Indeed, in a post at the CBO’s blog states the following:
Because CBO and JCT estimated that the March 2010 health care legislation would reduce budget deficits over the 2010-2019 period and in subsequent years, we expect that repealing that legislation would increase budget deficits. The resulting increase in deficits projected for fiscal years 2012 through 2019 is likely to be similar in size to—but not exactly the same as—the reduction in deficits that was originally estimated to result from the enacted legislation.
As a result of changes in direct spending and revenues, CBO expects that enacting H.R. 2 would probably increase federal budget deficits over the 2012-2019 period by a total of roughly $145 billion (on the basis of the original estimate), plus or minus the effects of technical and economic changes that CBO and JCT will include in the forthcoming estimate. Adding two more years (through 2021) brings the projected increase in deficits to something in the vicinity of $230 billion, plus or minus the effects of technical and economic changes.
As such, I am not sure what the brouhaha is all about, as according to the CBO, yes, repealing the PPACA will, in fact, increase the deficit which is why the House leadership had to exempt H.R. 2 ( the somewhat juvenilely named “Repealing the Job-Killing Health Care Law Act”) from the CUTGO rule (the new House rule that states any bill that would increase the deficit must have a commensurate cut in it to offset the potential deficit increase).
It seems that at least for the AmSpec post that the logic of the headline is that decreases in revenue (i.e., tax cuts and the like) don’t matter for deficits, only spending matters.
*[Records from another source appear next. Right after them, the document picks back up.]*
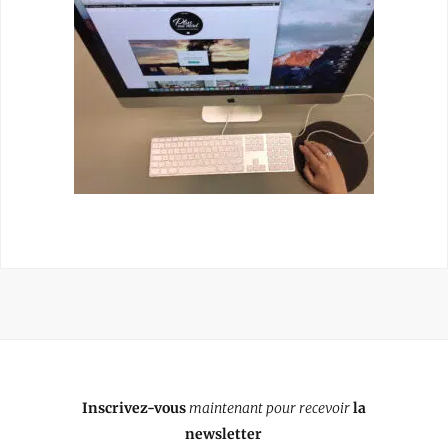
Inscrivez-vous
maintenant pour recevoir
la
newsletter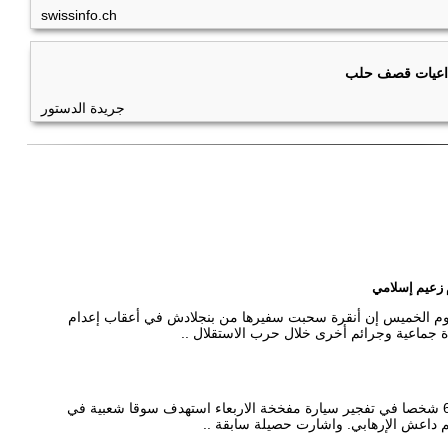
swissinfo.ch
تداعيات قصف حلب
جريدة الدستور
 زعيم إسلامي
يوم الخميس إن أنقرة سحبت سفيرها من بنجلادش في أعقاب إعدام
ة جماعية وجرائم أخرى خلال حرب الاستقلال ..
بغداد - اعلنت مصادر امنية وطبية عراقية مقتل 64 شخصا في تفجير سيارة مفخخة الاربعاء استهدف سوقا شعبية في
م داعش الإرهابي. واشارت حصيلة سابقة ..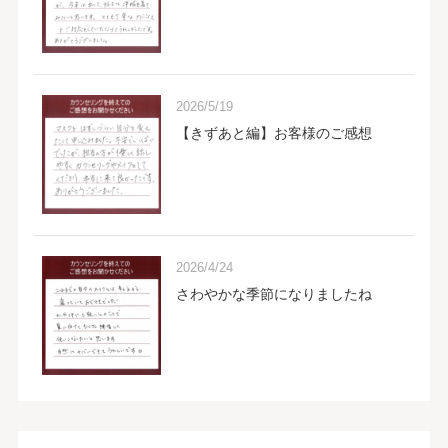
2026/5/19
【きずあと編】お客様のご感想
2026/4/24
さわやかな季節になりましたね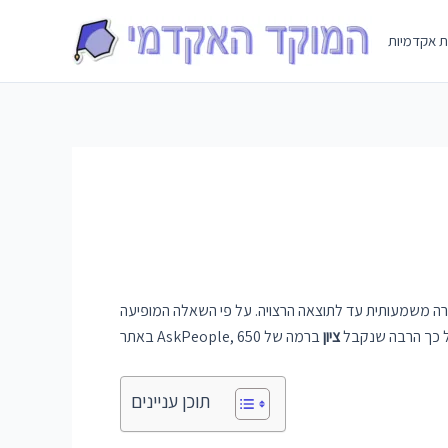
Skip
to
ת אקדמיות
content
רי ולשפר בצורה משמעותית עד לתוצאה הרצויה. על פי השאלה המופיעה
כל כך הרבה שנקבל
ציון
תוכן עניינים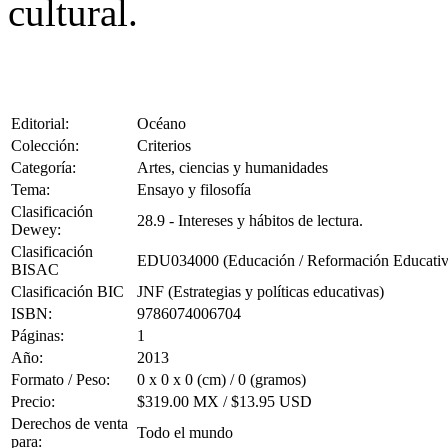
cultural.
Editorial:
Océano
Colección:
Criterios
Categoría:
Artes, ciencias y humanidades
Tema:
Ensayo y filosofía
Clasificación
28.9 - Intereses y hábitos de lectura.
Dewey:
Clasificación
EDU034000 (Educación / Reformación Educativ
BISAC
Clasificación BIC
JNF (Estrategias y políticas educativas)
ISBN:
9786074006704
Páginas:
1
Año:
2013
Formato / Peso:
0 x 0 x 0 (cm) / 0 (gramos)
Precio:
$319.00 MX / $13.95 USD
Derechos de venta
Todo el mundo
para: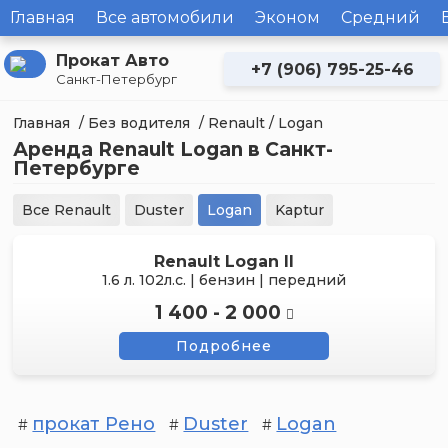
Главная
Все автомобили
Эконом
Средний
Прокат Авто
+7 (906) 795-25-46
Санкт-Петербург
Главная
/
Без водителя
/
Renault
/ Logan
Аренда Renault Logan в Санкт-
Петербурге
Все Renault
Duster
Logan
Kaptur
Renault Logan II
1.6 л. 102л.с. | бензин | передний
1 400 - 2 000
Подробнее
прокат Рено
Duster
Logan
#
#
#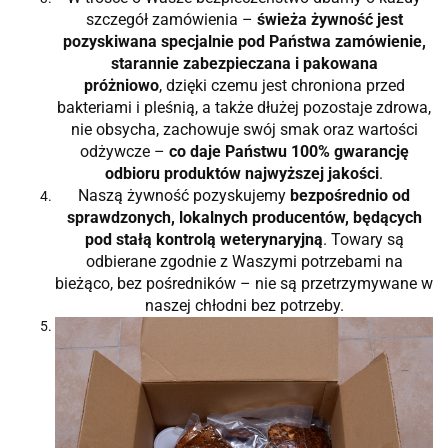
szczegół zamówienia –
świeża żywność jest
pozyskiwana specjalnie pod Państwa zamówienie,
starannie zabezpieczana i pakowana
próżniowo
, dzięki czemu jest chroniona przed
bakteriami i pleśnią, a także dłużej pozostaje zdrowa,
nie obsycha, zachowuje swój smak oraz wartości
odżywcze –
co daje Państwu 100% gwarancję
odbioru produktów najwyższej jakości
.
Naszą żywność pozyskujemy
bezpośrednio od
sprawdzonych, lokalnych producentów, będących
pod stałą kontrolą weterynaryjną
. Towary są
odbierane zgodnie z Waszymi potrzebami na
bieżąco, bez pośredników – nie są przetrzymywane w
naszej chłodni bez potrzeby.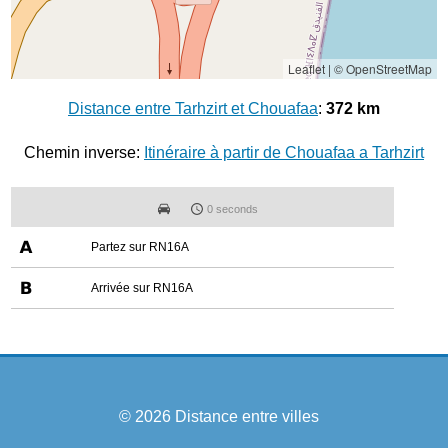
Leaflet
|
© OpenStreetMap
Distance entre Tarhzirt et Chouafaa
:
372 km
Chemin inverse:
Itinéraire à partir de Chouafaa a Tarhzirt
0 seconds
Partez sur RN16A
Arrivée sur RN16A
© 2026
Distance entre villes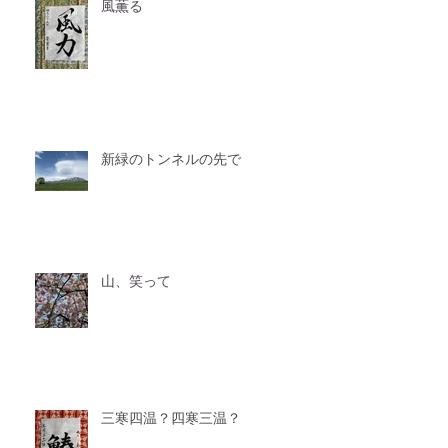
風薫る
新緑のトンネルの先で
山、笑って
三寒四温？四寒三温？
While it would be nice if tax cuts didn’t count against the deficit, they nonetheless do. The entire process is one of a combination of spending and revenue and any serious discussion of the deficit (and therefore the debt) has to acknowledge this fact.
Editor’s Note (James Joyner): Steven has posted a follow-up titled “Some Details on Why Repeal of PPACA Would Increase the Deficit.” Since it’s “hidden” in the Quick Picks section, I’m reproducing it as an update here. Since there are already comments there, I’m leaving the post up.
UPDATE: Via CSM’s The Vote blog: Health care law repeal: Why would it increase the deficit?
Two main side effects of repeal would cause this gusher of red ink, said CBO.
First, getting rid of health-care reform would mean rescinding planned cuts in federal spending on health care, largely for Medicare.
Under the terms of Obama’s health bill, government payments to Medicare Advantage – plans run by private insurers that are an alternative to traditional Medicare – are supposed to be reduced by $132 billion over a decade, for instance. (Those plans now get around 14 percent more per person than traditional Medicare does.) Payments for Medicare home health care would also be slashed by around $40 billion over ten years.
Second, repealing health-care reform would also entail rolling back scheduled tax increases and fees.
For example, individuals making over $200,000, and couples making over $250,000, face higher Medicare Part A (that’s hospital insurance) taxes under Obama’s health reforms. Their Part A tax rate is supposed to go up 0.9 percent on January 1, 2013. That’s a big money raiser, estimated to bring in $210 billion between 2013 and 2019. And it would be eliminated if the health care reform law is repealed. So would planned fees levied on insurers, medical device manufacturers, and others.
Whether one is pro-PPACA or pro-repeal, the numbers are the numbers. Further, it is clear that (at least symbolically, since this is all going nowhere), the GOP values repeal over deficit reduction. That is, actually, quite fair as politics requires tradeoffs. However, it is yet another example (two more that come to mind are here and here) that there appears to be a chasm between the GOP’s rhetoric on fiscal policy and their reality.